■ Task
Repeat the listing below exactly as it appears, from its start through the line containing "- **Current Situation", including that line. Leave the pictures out of your answer.

=======

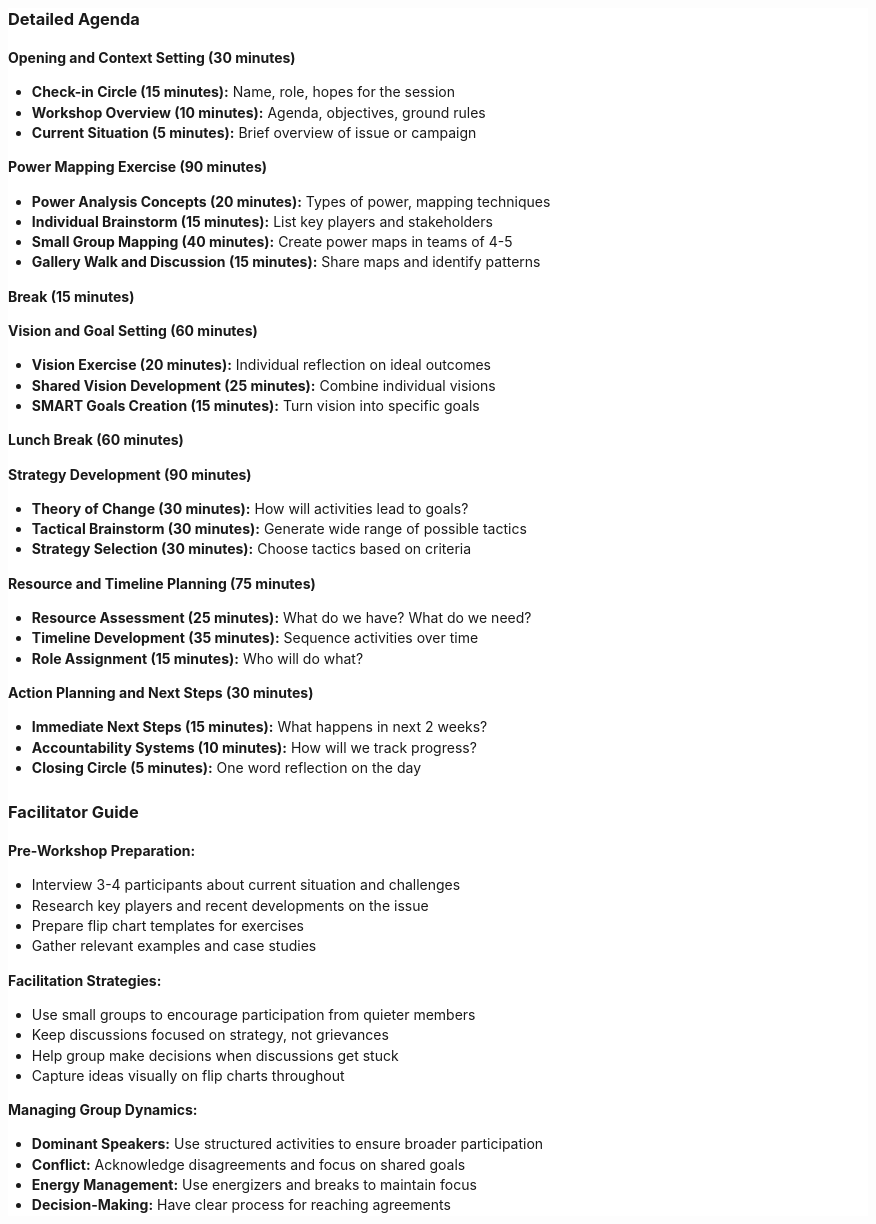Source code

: ### Detailed Agenda

**Opening and Context Setting (30 minutes)**
- **Check-in Circle (15 minutes):** Name, role, hopes for the session
- **Workshop Overview (10 minutes):** Agenda, objectives, ground rules
- **Current Situation (5 minutes):** Brief overview of issue or campaign

**Power Mapping Exercise (90 minutes)**
- **Power Analysis Concepts (20 minutes):** Types of power, mapping techniques
- **Individual Brainstorm (15 minutes):** List key players and stakeholders
- **Small Group Mapping (40 minutes):** Create power maps in teams of 4-5
- **Gallery Walk and Discussion (15 minutes):** Share maps and identify patterns

**Break (15 minutes)**

**Vision and Goal Setting (60 minutes)**
- **Vision Exercise (20 minutes):** Individual reflection on ideal outcomes
- **Shared Vision Development (25 minutes):** Combine individual visions
- **SMART Goals Creation (15 minutes):** Turn vision into specific goals

**Lunch Break (60 minutes)**

**Strategy Development (90 minutes)**
- **Theory of Change (30 minutes):** How will activities lead to goals?
- **Tactical Brainstorm (30 minutes):** Generate wide range of possible tactics
- **Strategy Selection (30 minutes):** Choose tactics based on criteria

**Resource and Timeline Planning (75 minutes)**
- **Resource Assessment (25 minutes):** What do we have? What do we need?
- **Timeline Development (35 minutes):** Sequence activities over time
- **Role Assignment (15 minutes):** Who will do what?

**Action Planning and Next Steps (30 minutes)**
- **Immediate Next Steps (15 minutes):** What happens in next 2 weeks?
- **Accountability Systems (10 minutes):** How will we track progress?
- **Closing Circle (5 minutes):** One word reflection on the day

### Facilitator Guide

**Pre-Workshop Preparation:**
- Interview 3-4 participants about current situation and challenges
- Research key players and recent developments on the issue
- Prepare flip chart templates for exercises
- Gather relevant examples and case studies

**Facilitation Strategies:**
- Use small groups to encourage participation from quieter members
- Keep discussions focused on strategy, not grievances
- Help group make decisions when discussions get stuck
- Capture ideas visually on flip charts throughout

**Managing Group Dynamics:**
- **Dominant Speakers:** Use structured activities to ensure broader participation
- **Conflict:** Acknowledge disagreements and focus on shared goals
- **Energy Management:** Use energizers and breaks to maintain focus
- **Decision-Making:** Have clear process for reaching agreements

=======

■ Solution to the problem
Source code

: ### Detailed Agenda

**Opening and Context Setting (30 minutes)**
- **Check-in Circle (15 minutes):** Name, role, hopes for the session
- **Workshop Overview (10 minutes):** Agenda, objectives, ground rules
- **Current Situation (5 minutes):** Brief overview of issue or campaign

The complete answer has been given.